Dünya’daki Sayısal Donanma Gücü ve Türkiye’nin Konumu

0
2754

Deniz savaşı, en eski savaş biçimlerinden biridir. Çünkü, uçaklar kimsenin aklında bir düşünce bile olmadığında gemiler vardı ve geçmişte askeri araçlar yerine asker taşımak için hayvanlar kullanıldı. Bununla birlikte donanma gemileri, kürekçilerin uzun ve dar gemileri manevra yaptığı Roma İmparatorluğu döneminden bu yana çok yol kat etti.

Bugünün donanma gemileri hayranlık uyandıran ve insan başarısının inanılmaz yeteneklerinden biridir. Uçak gemisi ise, belki de herhangi bir ordunun deniz kuvvetlerinde övünebileceği en şaşırtıcı ve görkemli varlıktır.

§ Sağlanan Veriler
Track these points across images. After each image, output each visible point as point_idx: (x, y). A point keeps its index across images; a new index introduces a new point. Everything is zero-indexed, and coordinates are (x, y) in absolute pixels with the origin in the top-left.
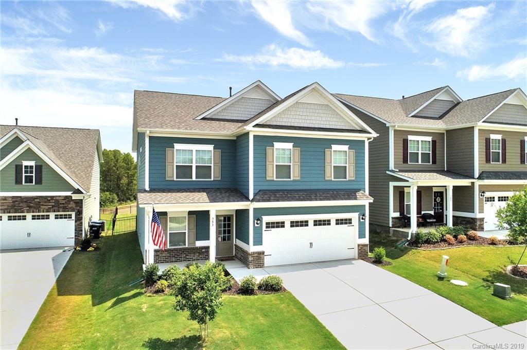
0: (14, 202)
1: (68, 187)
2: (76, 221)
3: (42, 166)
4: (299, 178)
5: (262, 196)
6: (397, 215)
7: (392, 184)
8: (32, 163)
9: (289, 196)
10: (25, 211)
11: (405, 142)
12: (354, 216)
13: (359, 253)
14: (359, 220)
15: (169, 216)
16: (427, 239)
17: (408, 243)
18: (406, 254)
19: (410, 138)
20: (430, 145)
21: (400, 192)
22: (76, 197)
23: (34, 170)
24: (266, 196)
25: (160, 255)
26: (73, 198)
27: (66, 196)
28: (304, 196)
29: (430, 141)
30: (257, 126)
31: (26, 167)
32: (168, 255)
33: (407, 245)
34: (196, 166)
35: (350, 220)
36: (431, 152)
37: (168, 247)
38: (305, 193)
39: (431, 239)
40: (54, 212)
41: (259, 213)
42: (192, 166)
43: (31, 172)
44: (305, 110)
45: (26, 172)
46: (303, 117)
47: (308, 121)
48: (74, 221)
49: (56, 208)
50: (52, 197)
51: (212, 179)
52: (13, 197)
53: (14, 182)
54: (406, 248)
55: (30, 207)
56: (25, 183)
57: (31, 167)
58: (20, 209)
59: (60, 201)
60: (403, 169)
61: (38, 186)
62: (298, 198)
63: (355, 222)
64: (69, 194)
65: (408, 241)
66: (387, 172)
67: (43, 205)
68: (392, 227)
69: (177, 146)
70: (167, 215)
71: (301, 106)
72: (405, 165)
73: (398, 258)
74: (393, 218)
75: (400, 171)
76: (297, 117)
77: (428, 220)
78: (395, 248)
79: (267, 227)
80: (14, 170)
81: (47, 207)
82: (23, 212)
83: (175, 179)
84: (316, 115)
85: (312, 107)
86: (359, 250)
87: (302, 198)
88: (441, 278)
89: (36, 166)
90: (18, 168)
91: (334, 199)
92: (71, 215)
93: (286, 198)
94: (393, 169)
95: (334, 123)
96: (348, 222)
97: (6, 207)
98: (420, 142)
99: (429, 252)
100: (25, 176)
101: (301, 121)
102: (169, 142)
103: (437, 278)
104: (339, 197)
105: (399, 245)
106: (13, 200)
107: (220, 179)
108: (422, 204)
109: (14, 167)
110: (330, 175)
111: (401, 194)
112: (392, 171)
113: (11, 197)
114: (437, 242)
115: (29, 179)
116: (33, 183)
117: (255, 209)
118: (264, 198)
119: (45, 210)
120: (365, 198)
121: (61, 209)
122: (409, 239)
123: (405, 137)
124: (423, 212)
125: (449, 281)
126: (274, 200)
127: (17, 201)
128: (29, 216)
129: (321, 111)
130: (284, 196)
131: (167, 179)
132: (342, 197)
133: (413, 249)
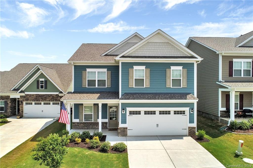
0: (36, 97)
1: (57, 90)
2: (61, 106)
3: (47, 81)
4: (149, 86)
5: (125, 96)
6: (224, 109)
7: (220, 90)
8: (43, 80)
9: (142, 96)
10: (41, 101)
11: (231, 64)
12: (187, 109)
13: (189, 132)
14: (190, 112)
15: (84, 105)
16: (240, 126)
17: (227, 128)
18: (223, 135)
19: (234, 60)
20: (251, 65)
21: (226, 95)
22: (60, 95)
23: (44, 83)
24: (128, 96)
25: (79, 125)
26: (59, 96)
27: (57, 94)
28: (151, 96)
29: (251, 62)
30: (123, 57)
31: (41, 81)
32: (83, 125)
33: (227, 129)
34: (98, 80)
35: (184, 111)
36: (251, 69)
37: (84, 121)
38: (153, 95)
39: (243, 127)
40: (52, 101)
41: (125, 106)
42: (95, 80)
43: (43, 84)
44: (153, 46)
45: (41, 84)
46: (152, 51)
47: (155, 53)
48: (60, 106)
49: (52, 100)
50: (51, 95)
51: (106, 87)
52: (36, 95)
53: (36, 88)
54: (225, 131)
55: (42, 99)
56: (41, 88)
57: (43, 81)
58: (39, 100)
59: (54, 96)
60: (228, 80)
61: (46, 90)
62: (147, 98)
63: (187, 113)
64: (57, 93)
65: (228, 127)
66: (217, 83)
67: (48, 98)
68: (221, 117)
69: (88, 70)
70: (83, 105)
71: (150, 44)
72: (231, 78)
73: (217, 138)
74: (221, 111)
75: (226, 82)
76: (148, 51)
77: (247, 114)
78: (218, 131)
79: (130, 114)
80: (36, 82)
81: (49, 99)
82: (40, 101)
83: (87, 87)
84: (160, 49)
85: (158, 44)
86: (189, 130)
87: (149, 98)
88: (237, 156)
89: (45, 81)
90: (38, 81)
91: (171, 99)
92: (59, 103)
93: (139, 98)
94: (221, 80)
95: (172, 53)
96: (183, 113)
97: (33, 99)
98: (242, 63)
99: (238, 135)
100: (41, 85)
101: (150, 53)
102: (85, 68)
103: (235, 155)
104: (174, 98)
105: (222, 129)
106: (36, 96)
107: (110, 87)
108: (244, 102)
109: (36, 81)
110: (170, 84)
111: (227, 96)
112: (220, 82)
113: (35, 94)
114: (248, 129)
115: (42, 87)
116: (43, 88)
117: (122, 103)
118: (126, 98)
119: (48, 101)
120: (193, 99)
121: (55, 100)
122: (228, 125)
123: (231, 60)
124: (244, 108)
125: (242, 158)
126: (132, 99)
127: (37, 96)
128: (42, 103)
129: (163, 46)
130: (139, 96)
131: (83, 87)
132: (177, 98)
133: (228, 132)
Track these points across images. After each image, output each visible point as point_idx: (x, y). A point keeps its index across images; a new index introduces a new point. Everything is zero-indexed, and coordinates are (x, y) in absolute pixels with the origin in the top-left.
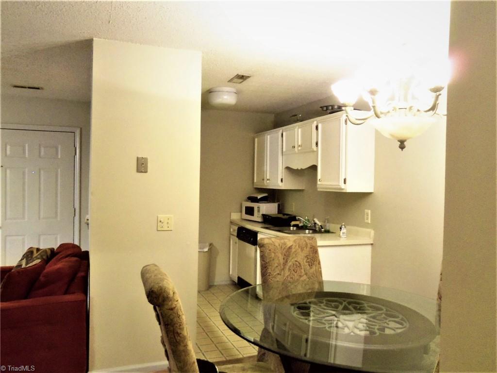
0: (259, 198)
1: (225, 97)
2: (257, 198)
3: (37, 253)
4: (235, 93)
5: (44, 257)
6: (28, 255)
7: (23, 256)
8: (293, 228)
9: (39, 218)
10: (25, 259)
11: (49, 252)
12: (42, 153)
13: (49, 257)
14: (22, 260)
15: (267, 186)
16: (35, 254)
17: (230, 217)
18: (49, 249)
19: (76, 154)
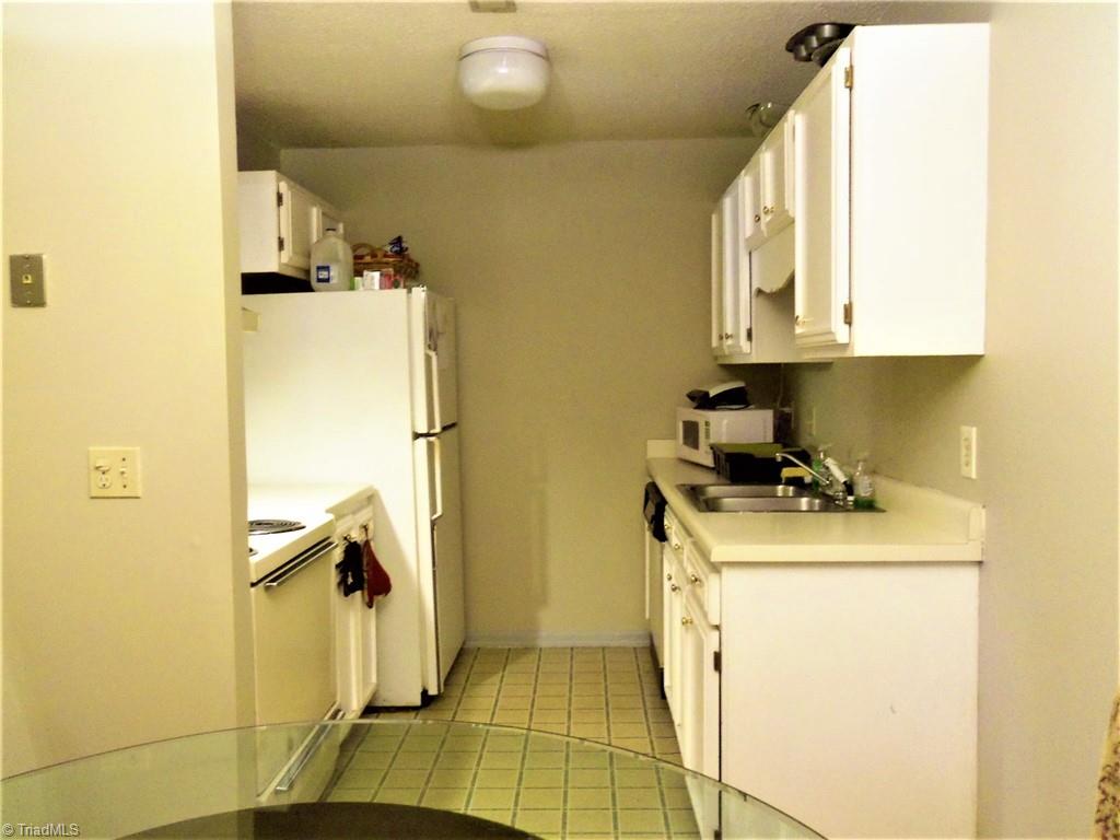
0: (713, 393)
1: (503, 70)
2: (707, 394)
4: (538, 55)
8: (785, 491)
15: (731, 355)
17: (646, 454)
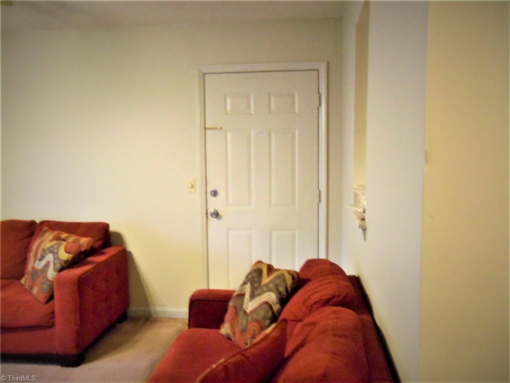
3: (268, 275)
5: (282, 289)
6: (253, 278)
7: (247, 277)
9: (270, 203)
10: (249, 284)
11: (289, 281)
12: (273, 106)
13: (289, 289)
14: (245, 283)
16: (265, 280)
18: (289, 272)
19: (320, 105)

---

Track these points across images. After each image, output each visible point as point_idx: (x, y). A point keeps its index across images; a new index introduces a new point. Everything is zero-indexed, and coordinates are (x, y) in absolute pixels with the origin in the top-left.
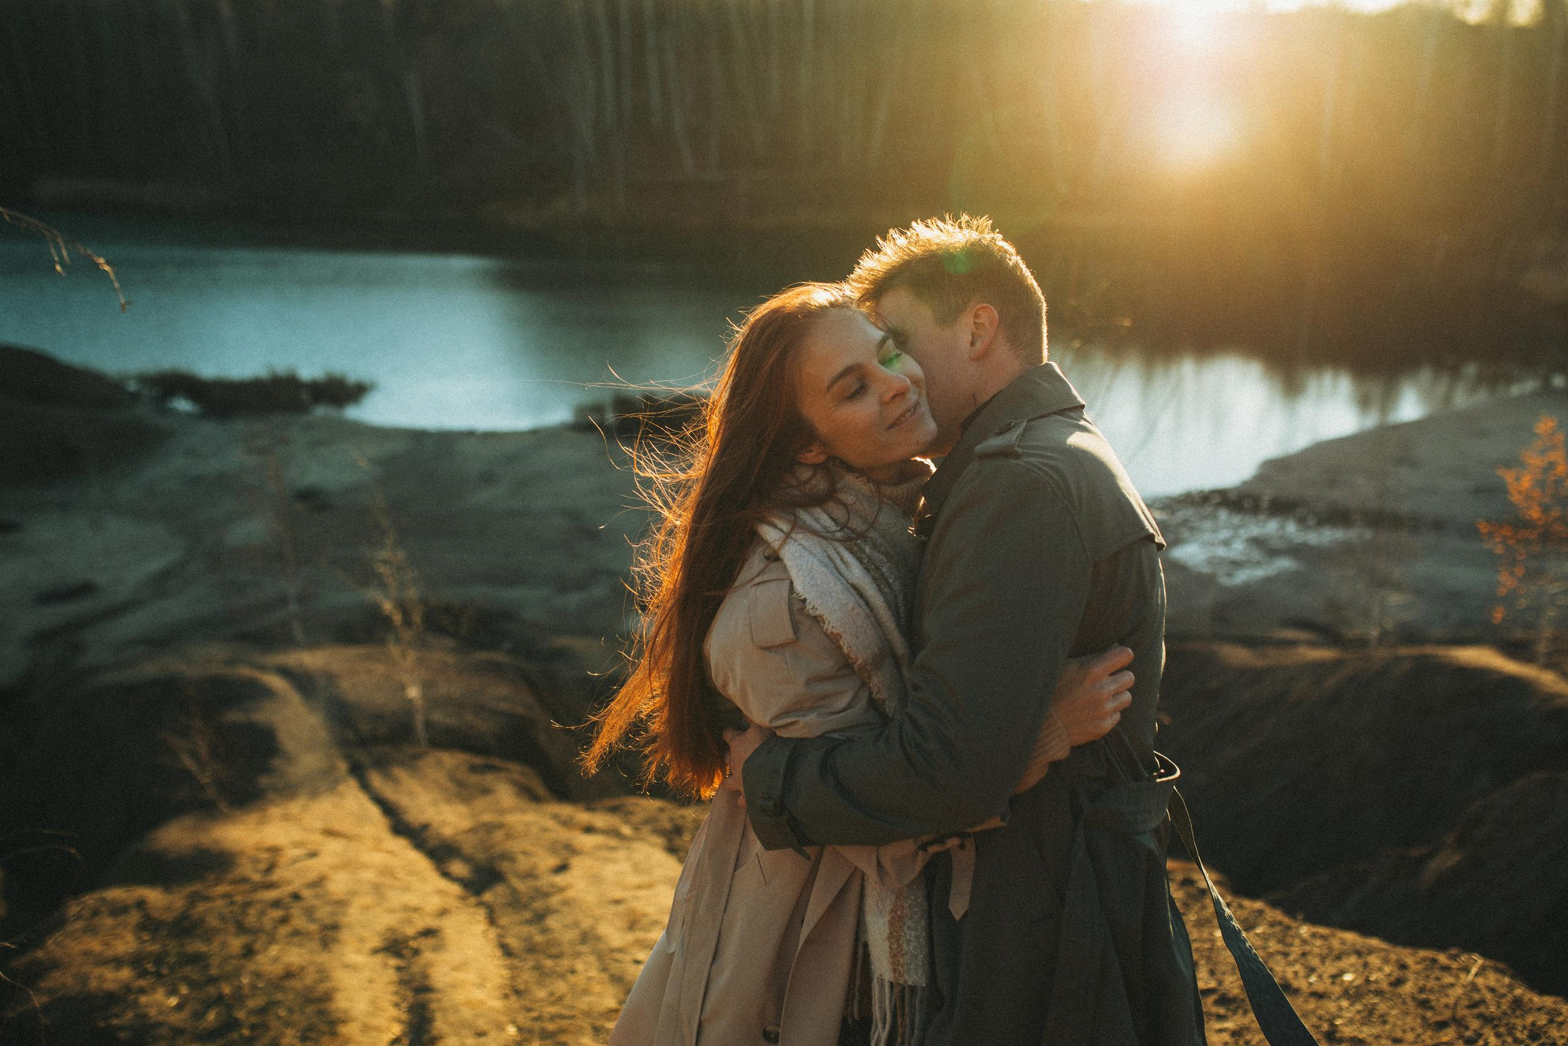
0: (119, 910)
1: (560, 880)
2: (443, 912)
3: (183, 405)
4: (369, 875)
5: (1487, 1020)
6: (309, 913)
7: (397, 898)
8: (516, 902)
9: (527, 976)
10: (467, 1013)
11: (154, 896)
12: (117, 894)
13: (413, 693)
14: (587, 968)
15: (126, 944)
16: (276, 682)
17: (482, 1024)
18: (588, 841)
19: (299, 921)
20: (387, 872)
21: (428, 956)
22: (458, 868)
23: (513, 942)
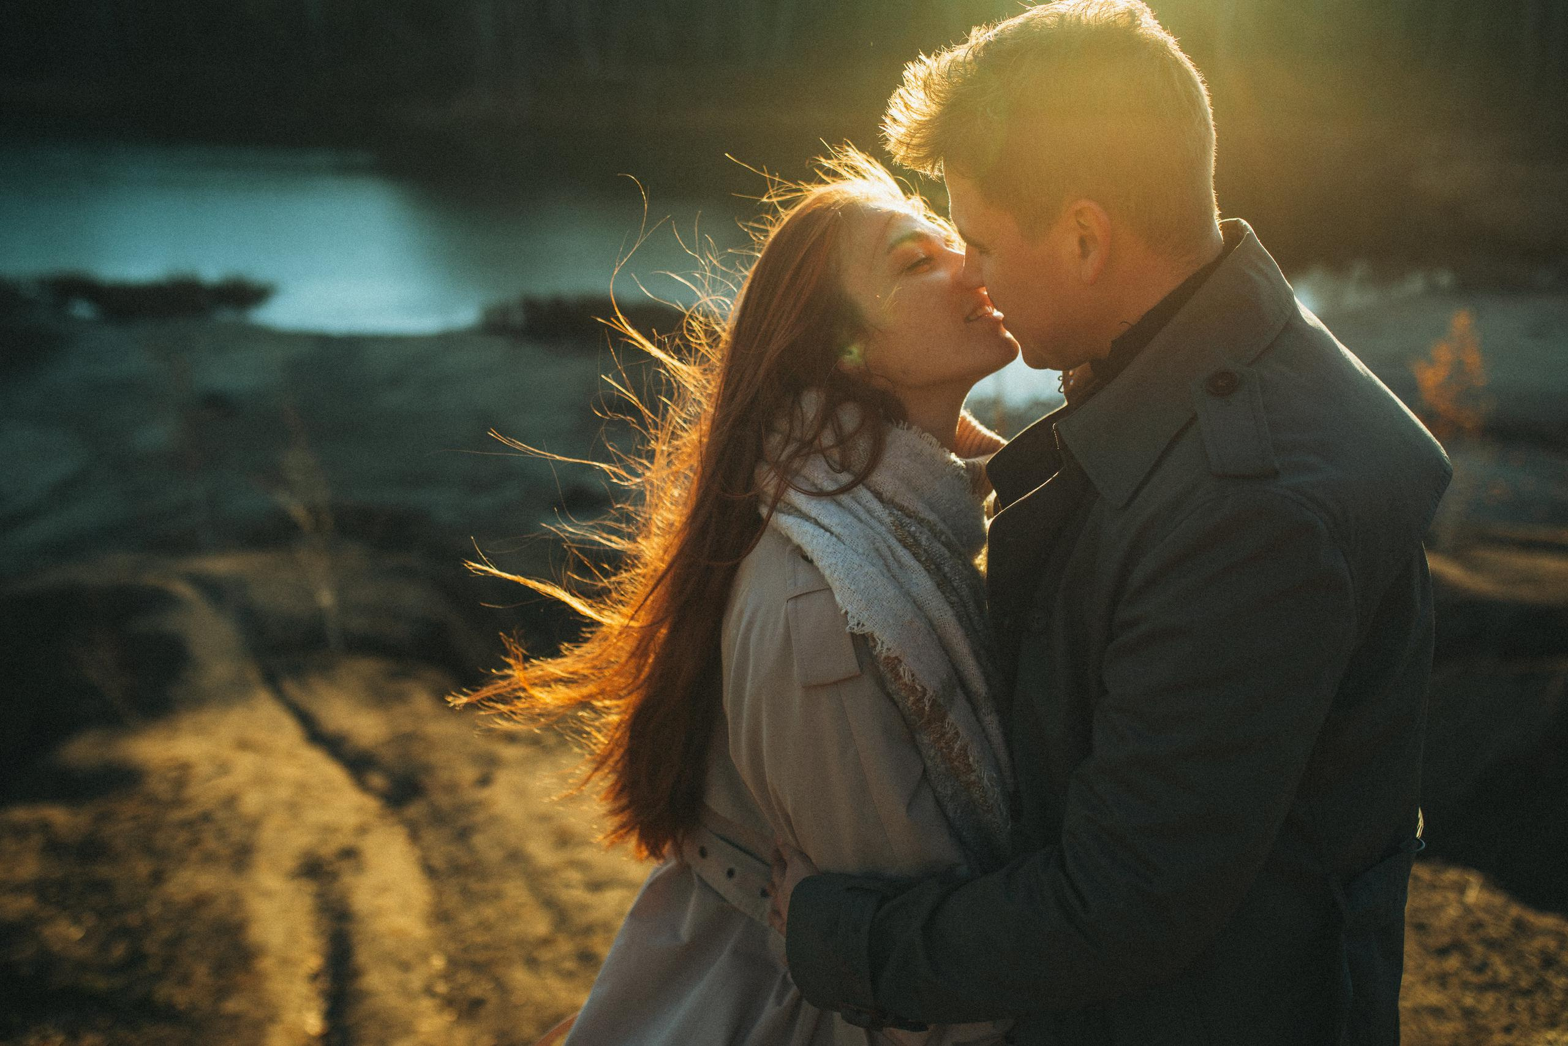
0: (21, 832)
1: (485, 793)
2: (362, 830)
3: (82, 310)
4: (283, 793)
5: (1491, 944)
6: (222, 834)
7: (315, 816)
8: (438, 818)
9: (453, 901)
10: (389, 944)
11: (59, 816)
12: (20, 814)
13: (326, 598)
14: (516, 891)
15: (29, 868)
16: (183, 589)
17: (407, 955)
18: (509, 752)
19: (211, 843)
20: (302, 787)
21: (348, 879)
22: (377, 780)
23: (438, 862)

§ Materyali İnceleyin
[1] Donanma hakkındaki metne göre aşağıdaki ifadelerin her biri için evet veya hayır deyin ve kararınızı metinden tam alıntı yaptığınız sözlerle gösterin.
(a) Deniz savaşı, en eski savaş biçimleri arasında yer alır.
(b) Geçmişte askerler, askeri araçlarla taşınırdı.
(c) Uçak gemisi, bir ordunun deniz kuvvetlerindeki belki de en görkemli varlık olarak nitelenir.
[2] Donanma hakkındaki metni, son cümlesinden sonra kaldığı yerden sürdürün.

§ Alıştırmanın Cevapları
[1]
(a) Evet: "Deniz savaşı, en eski savaş biçimlerinden biridir."
(b) Hayır: "geçmişte askeri araçlar yerine asker taşımak için hayvanlar kullanıldı"
(c) Evet: "Uçak gemisi ise, belki de herhangi bir ordunun deniz kuvvetlerinde övünebileceği en şaşırtıcı ve görkemli varlıktır."

[2]
Uçak gemileri uçağı taşıyabilen, konuşlandırabilen ve hatta kurtarabilen, böylece ordunun iki kolunu birleştirebilen tam uzunlukta bir uçuş güvertesine sahiptir. Bu şaheser varlık ülkelerin denizlerini, denizlerdeki varlığını koruması ve hiçbir ülkeye ait olmayan açık denizlerde güç göstergesi veya savaşa yakın olduğu ülkelere  konum olarak yakın tutup herhangi bir havadan saldırı için bekletmeye yarar.

Çin Deniz Gücü, askeri gemi sayısı olarak 300 gemiye ulaştı. 287 gemisi olan Amerikan Donanması’nı geride bırakarak, dünyanın en büyük donanması haline geldi. Çin Deniz Kuvvetleri’nin gemileri arasında 23 destroyer, 59 fırkateyn, 37 korvet ve 76 da denizaltısı bulunuyor. ABD ve Çin’in ardından gelen Rusya’nın 83, İngiltere’nin 75 ve Avustralya’nın 45 gemisi bulunuyor. Çin Donanması’nın gemi sayısı İngiltere, Hindistan, İspanya ve Almanya’nın toplamından daha fazladır.

Ülkelere Göre Denizaltı Filo Gücü-2020 (İlk 10 Ülke)

  • Kuzey Kore: 83
  • Çin: 74
  • Amerika: 66
  • Rusya: 62
  • İran: 34
  • Güney Kore: 22
  • Japonya: 20
  • Hindistan: 16
  • Türkiye: 12
  • Kolombiya: 11

Ülkelerin Donanma Gücü Sıralaması-2017 (İlk 7 Ülke)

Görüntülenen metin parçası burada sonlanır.